If there are no close relatives and the estate is likely to be distributed among a wide number of family members, there may be a problem locating some of these people or even knowing if they are still alive. In some cases the administrators may need to reach agreement with the known beneficiaries to make a distribution with a promise that if anyone else ever turns up the beneficiaries will pay back what’s necessary to give these people their share. This is usually referred to as an indemnity.


Letters of Administration

As well as working out who will be entitled to benefit from an intestate estate, a decision also needs to be made about who will administer the estate.

The High Court must approve the appointment of administrators and give them a document called Letters of Administration on Intestacy. There is an order of priority for who may apply for these Letters of Administration. Basically this is the person or people who will receive most of the estate under the table on the previous pages. However, other people can be appointed administrators with the consent of the beneficiaries.

You or the estate lawyer will need to obtain specific information to enable an Application for Letters of Administration to be completed.
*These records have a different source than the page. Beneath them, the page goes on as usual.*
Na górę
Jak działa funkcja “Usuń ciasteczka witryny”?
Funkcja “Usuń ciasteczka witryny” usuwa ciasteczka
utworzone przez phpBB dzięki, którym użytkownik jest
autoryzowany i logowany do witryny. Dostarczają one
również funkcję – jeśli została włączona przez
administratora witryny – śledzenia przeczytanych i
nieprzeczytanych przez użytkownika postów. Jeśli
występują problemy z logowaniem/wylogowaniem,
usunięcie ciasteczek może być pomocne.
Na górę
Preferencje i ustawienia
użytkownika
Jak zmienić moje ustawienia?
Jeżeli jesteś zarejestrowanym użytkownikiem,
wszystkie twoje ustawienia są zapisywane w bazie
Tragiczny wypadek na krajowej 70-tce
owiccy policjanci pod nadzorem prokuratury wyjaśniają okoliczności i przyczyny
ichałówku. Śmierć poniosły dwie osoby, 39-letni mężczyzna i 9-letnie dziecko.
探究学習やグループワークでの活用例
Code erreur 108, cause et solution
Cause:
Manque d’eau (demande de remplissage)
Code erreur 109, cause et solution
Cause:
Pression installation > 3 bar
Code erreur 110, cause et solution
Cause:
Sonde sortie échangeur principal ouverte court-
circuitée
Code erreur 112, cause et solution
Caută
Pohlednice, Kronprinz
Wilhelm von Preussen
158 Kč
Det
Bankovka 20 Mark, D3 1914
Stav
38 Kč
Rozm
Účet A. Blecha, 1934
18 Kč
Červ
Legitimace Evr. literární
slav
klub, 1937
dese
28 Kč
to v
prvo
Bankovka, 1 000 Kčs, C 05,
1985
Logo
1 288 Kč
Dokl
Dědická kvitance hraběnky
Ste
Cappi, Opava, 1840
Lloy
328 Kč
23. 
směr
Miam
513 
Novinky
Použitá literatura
This includes:

  • Establishing that there’s definitely no Will in existence including:
    • Writing to any previous lawyers and banks the deceased was associated with
    • Writing to the major trust companies: Public Trust, NZ Guardian Trust, Trustees Executors and Perpetual Trust
    • Advertising in a New Zealand Law Society newsletter
    • Asking the family to search all papers and files of the deceased.
  • Finding out if there is a spouse, civil union and/or de facto partner, whether there was a divorce or separation order in existence at the time of death and, if so, obtain a copy of that divorce or separation order. If a surviving spouse, de facto partner or civil union partner applies for Letters of Administration, then consideration will need to be given to election under the Property (Relationships) Act 1976 (see the Claims against an estate).
  • Obtaining full details of all children of the deceased (including a child who pre-deceased the deceased and who may have left any children). It’s also necessary to go through all papers left behind by the deceased to search for reference to any other children, and to check with any lawyer who was known to act for the deceased.

  • Instigating a search of the Births, Deaths and Marriages Register to verify whether there are any other children of the deceased. A certificate needs to be obtained: there’s a fee for this.

  • Ascertaining full details of the assets and liabilities of the estate.

After you or the estate’s lawyer has established whether Letters of Administration are required, and who is to apply for them, then the application documentation will be almost complete.

There will also need to be an affidavit by the person applying for administration. This affidavit will include the information established above, together with other information as required by the High Court Rules.

The documents are then filed in the High Court. Once the High Court approves the Grant of Administration, a sealed order is released by the High Court. This can take up to six weeks. Once the order is granted, the Administrator can then proceed with administering the estate.

If there’s no executor but there is a Will

Where there’s no executor, the court will appoint an administrator to carry out the requirements of the Will. This is called ‘Letters of Administration with Will Annexed’.

This procedure is used where a person dies leaving a valid Will but the Will doesn’t name an executor, or the executor has died or, for whatever reason, can’t or won’t apply for probate.